I could probably give you a lot more useful advice if I understood exactly what the options did!

## Problem

I can't understand the option labels.

## Solution

Research the language your target audience uses. Maybe you could browse Stack Overflow to figure out the language your target audience uses?

Tooltips and a help button for more detailed information.

## Problem

"delim." looks messy and unprofessional, especially when you use the full word elsewhere.

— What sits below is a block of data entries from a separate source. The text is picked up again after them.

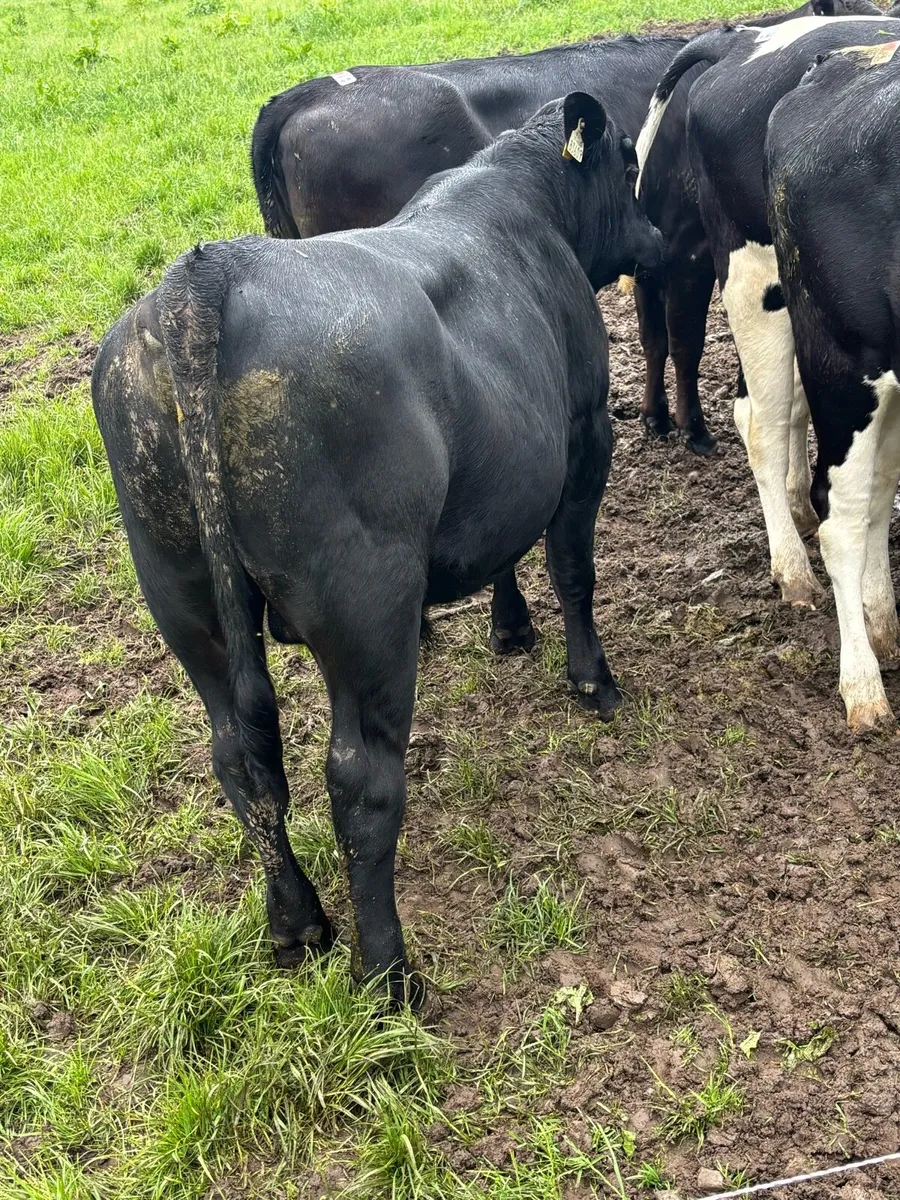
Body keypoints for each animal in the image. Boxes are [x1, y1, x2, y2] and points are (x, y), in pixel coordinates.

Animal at [92, 94, 663, 1006]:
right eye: (629, 164)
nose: (655, 238)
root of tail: (206, 276)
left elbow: (504, 546)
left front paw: (510, 627)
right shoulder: (583, 436)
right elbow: (573, 568)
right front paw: (593, 681)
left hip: (181, 596)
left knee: (241, 759)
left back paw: (297, 926)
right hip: (367, 608)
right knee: (360, 782)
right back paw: (389, 975)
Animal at [251, 3, 853, 461]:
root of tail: (302, 94)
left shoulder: (653, 251)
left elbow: (654, 340)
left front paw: (656, 420)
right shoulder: (690, 251)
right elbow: (686, 343)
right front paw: (696, 431)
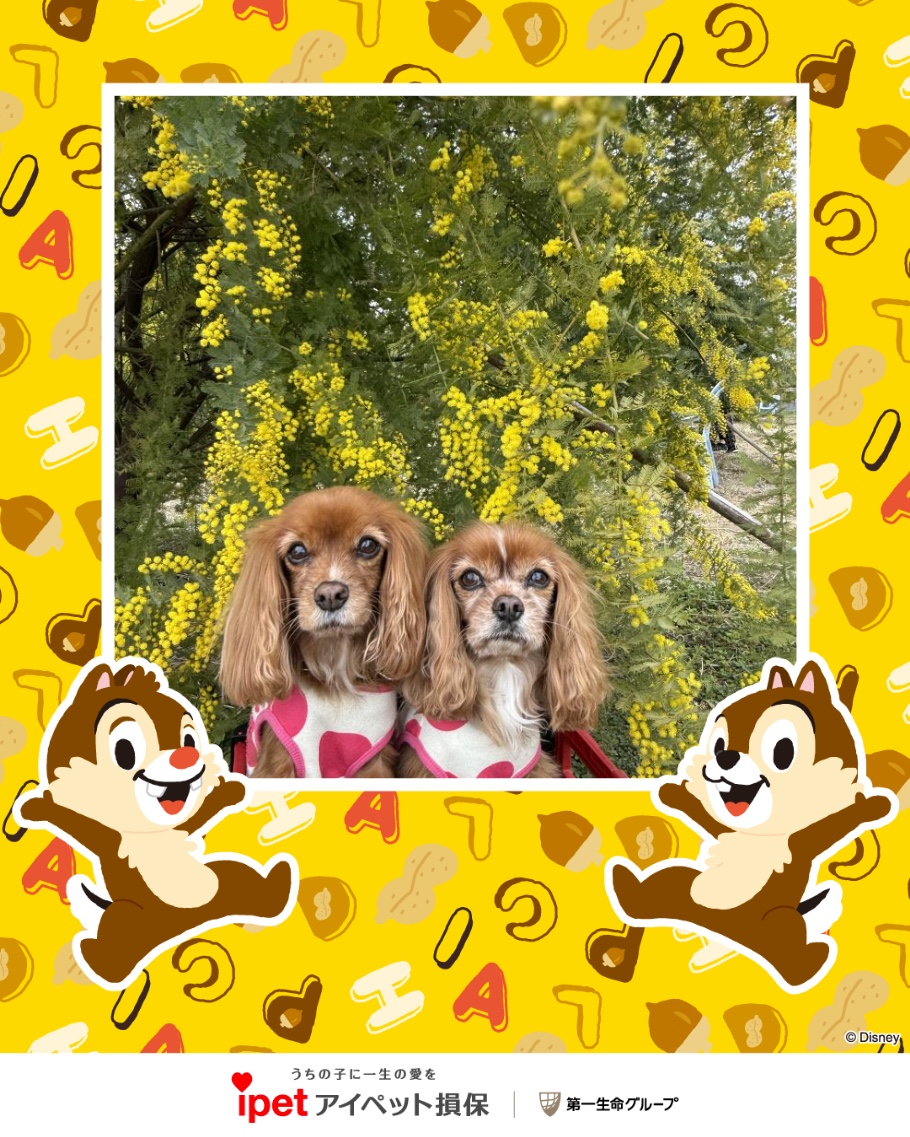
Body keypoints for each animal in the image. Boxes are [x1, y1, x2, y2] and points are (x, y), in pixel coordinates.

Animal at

Repetition of "delimeter" hints at refactoring.

## Solution

Refactor your layout.

# SUGGESTED COMMAND LINE

## Praise

I like how the colour and font suggest the purpose of the command line text.

## Problem

The title doesn't fully reflect that this command line has been generate for you to use. "Suggested" doesn't have the right connotation.

## Solution

The best I can come up with is "Here's your command line..."

But it's a bit out of keeping with the rest of the UI. Can anyone think of something better?

# BOTTOM BUTTON BAR

## Notes

I could give more advice if I knew exactly what the buttons did, but here are some general suggestions:

1. Put the buttons that use the generated command line closer to the command line.

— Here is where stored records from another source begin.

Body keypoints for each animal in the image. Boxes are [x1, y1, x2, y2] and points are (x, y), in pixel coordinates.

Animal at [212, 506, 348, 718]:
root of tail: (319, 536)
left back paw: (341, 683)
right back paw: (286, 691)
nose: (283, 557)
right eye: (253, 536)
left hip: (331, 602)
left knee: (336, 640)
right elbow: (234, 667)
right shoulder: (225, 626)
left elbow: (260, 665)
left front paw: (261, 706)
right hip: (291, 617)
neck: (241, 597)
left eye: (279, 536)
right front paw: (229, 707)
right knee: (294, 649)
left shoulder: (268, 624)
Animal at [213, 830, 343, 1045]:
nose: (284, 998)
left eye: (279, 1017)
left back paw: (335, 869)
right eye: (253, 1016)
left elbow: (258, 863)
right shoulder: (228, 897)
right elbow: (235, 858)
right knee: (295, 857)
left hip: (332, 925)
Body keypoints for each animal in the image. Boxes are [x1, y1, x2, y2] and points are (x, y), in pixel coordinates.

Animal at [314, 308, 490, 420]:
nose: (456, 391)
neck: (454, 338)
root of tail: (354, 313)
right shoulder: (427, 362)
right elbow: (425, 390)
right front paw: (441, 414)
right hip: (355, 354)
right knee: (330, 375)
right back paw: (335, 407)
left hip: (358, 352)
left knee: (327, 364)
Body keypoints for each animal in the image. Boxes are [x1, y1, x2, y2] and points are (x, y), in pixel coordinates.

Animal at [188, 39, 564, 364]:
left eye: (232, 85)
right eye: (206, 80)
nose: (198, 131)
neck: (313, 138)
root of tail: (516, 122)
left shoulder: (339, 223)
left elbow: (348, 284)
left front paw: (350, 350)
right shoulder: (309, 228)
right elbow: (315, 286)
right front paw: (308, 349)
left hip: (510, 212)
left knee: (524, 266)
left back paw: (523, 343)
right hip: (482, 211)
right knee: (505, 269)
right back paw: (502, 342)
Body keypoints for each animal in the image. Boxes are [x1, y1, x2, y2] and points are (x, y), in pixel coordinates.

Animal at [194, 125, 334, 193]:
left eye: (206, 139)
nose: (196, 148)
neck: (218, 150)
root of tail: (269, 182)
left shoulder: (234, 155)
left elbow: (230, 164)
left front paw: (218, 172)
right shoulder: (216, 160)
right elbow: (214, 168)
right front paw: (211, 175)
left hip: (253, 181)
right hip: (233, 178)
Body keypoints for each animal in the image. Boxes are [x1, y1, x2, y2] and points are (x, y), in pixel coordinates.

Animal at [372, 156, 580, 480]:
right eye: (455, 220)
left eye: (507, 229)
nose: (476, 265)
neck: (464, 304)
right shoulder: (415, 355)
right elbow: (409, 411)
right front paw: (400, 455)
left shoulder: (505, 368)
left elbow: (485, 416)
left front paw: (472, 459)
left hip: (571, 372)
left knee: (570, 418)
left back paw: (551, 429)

2. Put buttons like "Close" that require some commitment from the user separate from the other buttons.

## Problem

I'm not 100% sure what the Save button does.

## Solution

Maybe you meant "Save As.."?

## Problem

What does the Execute button do?

## Solution

Find a way to make it clear!

# THOUGHTS ABOUT RESIZING

Do you want to give the user the option of resizing the text boxes?

What happens if, say, you have very filenames in the commandline, so it's larger than can fit into the box?

What happens when you resize the window?



'Doeke' on Sat, 16 Mar 2013 12:21:47 GMT, sez:

Because you have an Execute button, the user also needs to know the current path. And do you also provide hints, when a file doesn't exist?